The Hertzsprung-Russell Diagram. Source: ESO
In the Hertzsprung-Russell Diagram, the luminosities (brightnesses) of stars are plotted against their temperatures. The position of a star in the diagram demonstrates its present stage and its mass. Stars that fuse hydrogen into helium lie on the central diagonal branch, the so-called "main sequence." Red dwarfs like AB Doradus C lie in the cool and faint corner.  When a star exhausts all if its hydrogen, it leaves the main sequence and becomes a red giant or a supergiant, depending on its mass. When medium-sized stars with masses similar to our Sun age, they will swell in size and become red giants. Without enough mass to cause a supernova, they will burn all of their fuel and eventually shrink into white dwarfs (seen in the lower left).

An Unstable, Dying Star Called Eta Carinae

An Unstable, Dying Star Called Eta Carinae. Source: X-ray: NASA/CXC/GSFC/M. Corcoran et al: Optical: NASA/STScl
Eta Carinae is a massive (100-150 solar masses) and unstable star that astronomers expect will end in a supernova. In the 1840s Eta Carinae erupted, ejecting material 10 times the mass of the Sun and briefly becoming the second brightest star in the sky - an early indication of the massive explosion expected to come.
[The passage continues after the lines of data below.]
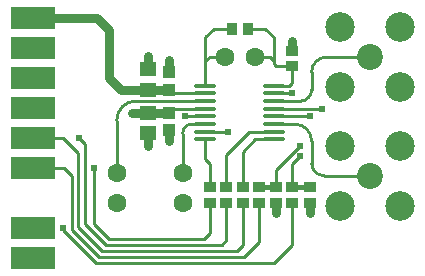
<source format=gtl>
G04 Layer_Physical_Order=1*
G04 Layer_Color=25308*
%FSLAX25Y25*%
%MOIN*%
G70*
G01*
G75*
%ADD10C,0.01000*%
%ADD11R,0.03937X0.03543*%
%ADD12R,0.05709X0.04921*%
%ADD13R,0.03937X0.04134*%
%ADD14R,0.04134X0.03543*%
%ADD15O,0.07874X0.01378*%
%ADD16R,0.03543X0.04134*%
%ADD17R,0.15000X0.07600*%
%ADD18C,0.03000*%
%ADD19C,0.01500*%
%ADD20C,0.08661*%
%ADD21C,0.09843*%
%ADD22C,0.06299*%
%ADD23C,0.02400*%
D10*
X160000Y436000D02*
G03*
X160500Y436500I0J500D01*
G01*
X163161Y452161D02*
G03*
X160000Y449000I0J-3161D01*
G01*
X144500Y459839D02*
G03*
X138000Y453339I0J-6500D01*
G01*
X203000Y439000D02*
G03*
X207000Y435000I4000J0D01*
G01*
X203000Y446500D02*
G03*
X197339Y452161I-5661J0D01*
G01*
X199339Y459839D02*
G03*
X203000Y463500I0J3661D01*
G01*
X208000Y474500D02*
G03*
X203000Y469500I0J-5000D01*
G01*
X196500Y466000D02*
Y471343D01*
X195457Y464957D02*
X196500Y466000D01*
X190417Y464957D02*
X195457D01*
X191157Y471343D02*
X196500D01*
X190417Y472083D02*
X191157Y471343D01*
X190417Y472083D02*
Y473083D01*
X160900Y454700D02*
X167562D01*
X156927Y457279D02*
X167583D01*
X156650Y462398D02*
X167583D01*
X160000Y436000D02*
Y449000D01*
Y434500D02*
Y436000D01*
X163161Y452161D02*
X167583D01*
X138000Y436000D02*
Y453339D01*
X144500Y459839D02*
X167583D01*
X190417Y452161D02*
X197339D01*
X207000Y435000D02*
X222500D01*
X203000Y439000D02*
Y446500D01*
X190417Y459839D02*
X199339D01*
X203000Y463500D02*
Y469500D01*
X208000Y474500D02*
X222500D01*
X167583Y473083D02*
X169000Y474500D01*
X174000D01*
X184000D02*
X189000D01*
X190417Y473083D01*
Y462398D02*
X196398D01*
X167583Y449602D02*
X174898D01*
X175000Y449500D01*
X167583Y440417D02*
Y447043D01*
X125500Y447500D02*
X127500Y445500D01*
X110000Y437500D02*
X120500D01*
X123000Y435000D01*
Y417000D02*
Y435000D01*
Y417000D02*
X132000Y408000D01*
X127500Y419000D02*
Y445500D01*
Y419000D02*
X134500Y412000D01*
X130500Y419000D02*
Y437500D01*
Y419000D02*
X135500Y414000D01*
X125000Y418000D02*
X133000Y410000D01*
X167583Y481083D02*
X170500Y484000D01*
X176342D01*
X167583Y464957D02*
Y473083D01*
Y481083D01*
X190417Y473083D02*
Y481083D01*
X187500Y484000D02*
X190417Y481083D01*
X181658Y484000D02*
X187500D01*
X110000Y447500D02*
X120000D01*
X125000Y442500D01*
Y418000D02*
Y442500D01*
X133000Y410000D02*
X178000D01*
X132000Y408000D02*
X180500D01*
X182102Y449602D02*
X190417D01*
X184043Y447043D02*
X190417D01*
X135500Y414000D02*
X167000D01*
X134500Y412000D02*
X173000D01*
X167000Y414000D02*
X169000Y416000D01*
Y424715D01*
X170064Y425779D01*
X169000Y432158D02*
X170064Y431094D01*
X169000Y432158D02*
Y439000D01*
X167583Y440417D02*
X169000Y439000D01*
X174500Y432158D02*
X175564Y431094D01*
X174500Y432158D02*
Y442000D01*
X182102Y449602D01*
X180000Y432158D02*
X181064Y431094D01*
X180000Y432158D02*
Y443000D01*
X184043Y447043D01*
X173000Y412000D02*
X174500Y413500D01*
Y424715D01*
X175564Y425779D01*
X178000Y410000D02*
X180000Y412000D01*
Y424715D01*
X181064Y425779D01*
X180500Y408000D02*
X185500Y413000D01*
Y424843D01*
X190500Y406000D02*
X196500Y412000D01*
Y425843D01*
X185500D02*
X186500D01*
X185500Y424843D02*
X186500Y425843D01*
X190417Y454720D02*
X202500D01*
X191000Y431157D02*
Y437000D01*
X199000Y445000D01*
X196500Y431157D02*
Y439000D01*
X190417Y457279D02*
X206500D01*
X196500Y439000D02*
X199000Y441500D01*
X131000Y406000D02*
X190500D01*
X120000Y417000D02*
X131000Y406000D01*
X120000Y417000D02*
Y417500D01*
D11*
X196500Y476657D02*
D03*
Y471343D02*
D03*
D12*
X148500Y449154D02*
D03*
Y455847D02*
D03*
Y463654D02*
D03*
Y470346D02*
D03*
D13*
X155500Y450047D02*
D03*
Y455953D02*
D03*
Y463547D02*
D03*
Y469453D02*
D03*
D14*
X180064Y431094D02*
D03*
Y425779D02*
D03*
X169064Y431094D02*
D03*
Y425779D02*
D03*
X174564Y431094D02*
D03*
Y425779D02*
D03*
X185500Y425843D02*
D03*
Y431157D02*
D03*
X191000Y425843D02*
D03*
Y431157D02*
D03*
X196500Y425843D02*
D03*
Y431157D02*
D03*
X202500Y425843D02*
D03*
Y431157D02*
D03*
D15*
X167583Y464957D02*
D03*
Y462398D02*
D03*
Y459839D02*
D03*
Y457279D02*
D03*
Y454720D02*
D03*
Y452161D02*
D03*
Y449602D02*
D03*
Y447043D02*
D03*
X190417Y464957D02*
D03*
Y462398D02*
D03*
Y459839D02*
D03*
Y457279D02*
D03*
Y454720D02*
D03*
Y452161D02*
D03*
Y449602D02*
D03*
Y447043D02*
D03*
D16*
X181658Y484000D02*
D03*
X176342D02*
D03*
D17*
X110000Y437500D02*
D03*
Y447500D02*
D03*
Y457500D02*
D03*
Y467500D02*
D03*
Y477500D02*
D03*
Y487500D02*
D03*
Y417500D02*
D03*
Y407500D02*
D03*
D18*
X196500Y478158D02*
Y480000D01*
X148500Y455847D02*
X155394D01*
X155500Y446500D02*
Y450047D01*
X148500Y445000D02*
Y449154D01*
Y463654D02*
X155394D01*
X155500Y469453D02*
Y473500D01*
X148500Y470346D02*
Y475000D01*
X143000Y456000D02*
X148346D01*
X148346Y463500D02*
X148500Y463654D01*
X143000Y463500D02*
X148346D01*
X135500Y467500D02*
X139500Y463500D01*
X143000D01*
X135500Y467500D02*
Y483500D01*
X131500Y487500D02*
X135500Y483500D01*
X110000Y487500D02*
X131500D01*
X191000Y422500D02*
Y425843D01*
X202500Y422500D02*
Y425843D01*
D19*
X185500Y431157D02*
X191000D01*
X196500D02*
X202500D01*
D20*
X222500Y435000D02*
D03*
Y474500D02*
D03*
D21*
X232500Y445000D02*
D03*
Y425000D02*
D03*
X212500D02*
D03*
Y445000D02*
D03*
X232500Y484500D02*
D03*
Y464500D02*
D03*
X212500D02*
D03*
Y484500D02*
D03*
D22*
X160000Y426000D02*
D03*
Y436000D02*
D03*
X138000Y426000D02*
D03*
Y436000D02*
D03*
X174000Y474500D02*
D03*
X184000D02*
D03*
D23*
X196500Y480000D02*
D03*
X160900Y454700D02*
D03*
X148500Y445000D02*
D03*
X155500Y446500D02*
D03*
X148500Y475000D02*
D03*
X155500Y473500D02*
D03*
X196398Y462398D02*
D03*
X175000Y449500D02*
D03*
X143000Y456000D02*
D03*
Y463500D02*
D03*
X125500Y447500D02*
D03*
X130500Y437500D02*
D03*
X199000Y445000D02*
D03*
X202500Y454720D02*
D03*
X206500Y457279D02*
D03*
X191000Y422500D02*
D03*
X202500D02*
D03*
X199000Y441500D02*
D03*
X120000Y417500D02*
D03*
M02*

</source>
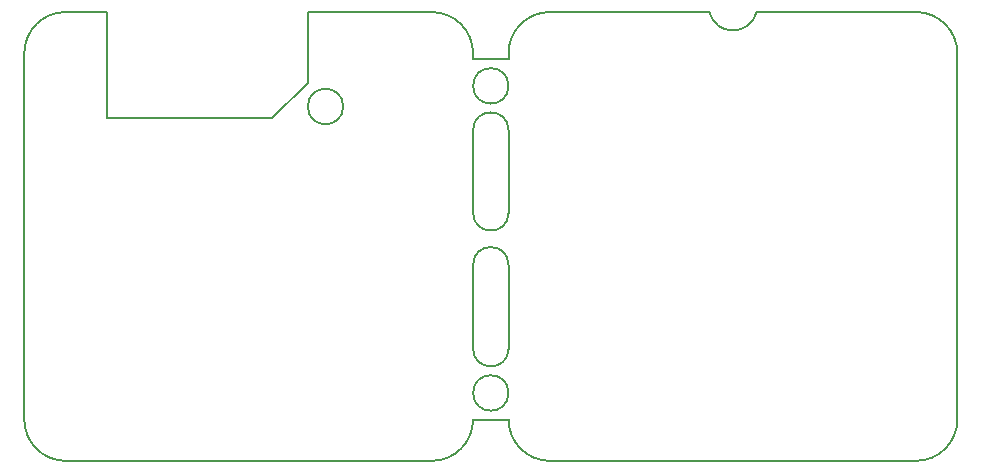
<source format=gbr>
%TF.GenerationSoftware,KiCad,Pcbnew,(5.1.8-0-10_14)*%
%TF.CreationDate,2021-02-10T22:24:43+01:00*%
%TF.ProjectId,ethersweep,65746865-7273-4776-9565-702e6b696361,rev?*%
%TF.SameCoordinates,Original*%
%TF.FileFunction,Profile,NP*%
%FSLAX46Y46*%
G04 Gerber Fmt 4.6, Leading zero omitted, Abs format (unit mm)*
G04 Created by KiCad (PCBNEW (5.1.8-0-10_14)) date 2021-02-10 22:24:43*
%MOMM*%
%LPD*%
G01*
G04 APERTURE LIST*
%TA.AperFunction,Profile*%
%ADD10C,0.150000*%
%TD*%
G04 APERTURE END LIST*
D10*
X163500000Y-98000000D02*
G75*
G02*
X160500000Y-98000000I-1500000J0D01*
G01*
X160500000Y-91000000D02*
G75*
G02*
X163500000Y-91000000I1500000J0D01*
G01*
X163500000Y-98000000D02*
X163500000Y-91000000D01*
X160500000Y-91000000D02*
X160500000Y-98000000D01*
X160500000Y-102400000D02*
G75*
G02*
X163500000Y-102400000I1500000J0D01*
G01*
X160500000Y-102400000D02*
X160500000Y-109500000D01*
X163500000Y-109500000D02*
X163500000Y-102400000D01*
X163500000Y-109500000D02*
G75*
G02*
X160500000Y-109500000I-1500000J0D01*
G01*
X163500000Y-87250000D02*
G75*
G03*
X163500000Y-87250000I-1500000J0D01*
G01*
X163500000Y-113250000D02*
G75*
G03*
X163500000Y-113250000I-1500000J0D01*
G01*
X160500000Y-84500000D02*
X160500000Y-85000000D01*
X163500000Y-84500000D02*
X163500000Y-85000000D01*
X160500000Y-115500000D02*
X163500000Y-115500000D01*
X163500000Y-85000000D02*
X160500000Y-85000000D01*
X149500000Y-89000000D02*
G75*
G03*
X149500000Y-89000000I-1500000J0D01*
G01*
X129500000Y-90000000D02*
X129500000Y-81000000D01*
X126000000Y-81000000D02*
X129500000Y-81000000D01*
X126000000Y-81000000D02*
G75*
G03*
X122500000Y-84500000I0J-3500000D01*
G01*
X146500000Y-81000000D02*
X157000000Y-81000000D01*
X143500000Y-90000000D02*
X129500000Y-90000000D01*
X146500000Y-87000000D02*
X143500000Y-90000000D01*
X146500000Y-81000000D02*
X146500000Y-87000000D01*
X180500000Y-81000000D02*
X167000000Y-81000000D01*
X184500000Y-81000000D02*
X198000000Y-81000000D01*
X184500000Y-81000000D02*
G75*
G02*
X180500000Y-81000000I-2000000J500000D01*
G01*
X163500000Y-84500000D02*
G75*
G02*
X167000000Y-81000000I3500000J0D01*
G01*
X201500000Y-115500000D02*
G75*
G02*
X198000000Y-119000000I-3500000J0D01*
G01*
X167000000Y-119000000D02*
G75*
G02*
X163500000Y-115500000I0J3500000D01*
G01*
X167000000Y-119000000D02*
X198000000Y-119000000D01*
X198000000Y-81000000D02*
G75*
G02*
X201500000Y-84500000I0J-3500000D01*
G01*
X201500000Y-115500000D02*
X201500000Y-84500000D01*
X122500000Y-115500000D02*
X122500000Y-84500000D01*
X160500000Y-84500000D02*
G75*
G03*
X157000000Y-81000000I-3500000J0D01*
G01*
X157000000Y-119000000D02*
G75*
G03*
X160500000Y-115500000I0J3500000D01*
G01*
X122500000Y-115500000D02*
G75*
G03*
X126000000Y-119000000I3500000J0D01*
G01*
X157000000Y-119000000D02*
X126000000Y-119000000D01*
M02*

</source>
The Dying Star Eta Carinae

The Dying Star Eta Carinae. Source: Jon Morse (University of Colorado) and NASA
In this image of Eta Carinae, the dying star resembles a cancerous tumor or an infected organ. Eta Carinae's final demise is likely to be a supernova that will look as bright as the full Moon.

Tycho's Supernova Remnant

Tycho's Supernova Remnant. Source: X-ray: NASA/CXC/SAO; Infrared: NASA/JPL-Caltech; Optical: MPIA, Calar Alto, O. Krause et al.
This blazing hot cloud of gas and debris in the constellation Cassiopeia, SN 1572 or B Cas, is the remnant of the supernova that Tycho Brahe and other astronomers and stargazers witnessed in November 1572. This bright explosion deep in space demonstrated to astronomers like Brahe that the Universe was alive and in constant motion.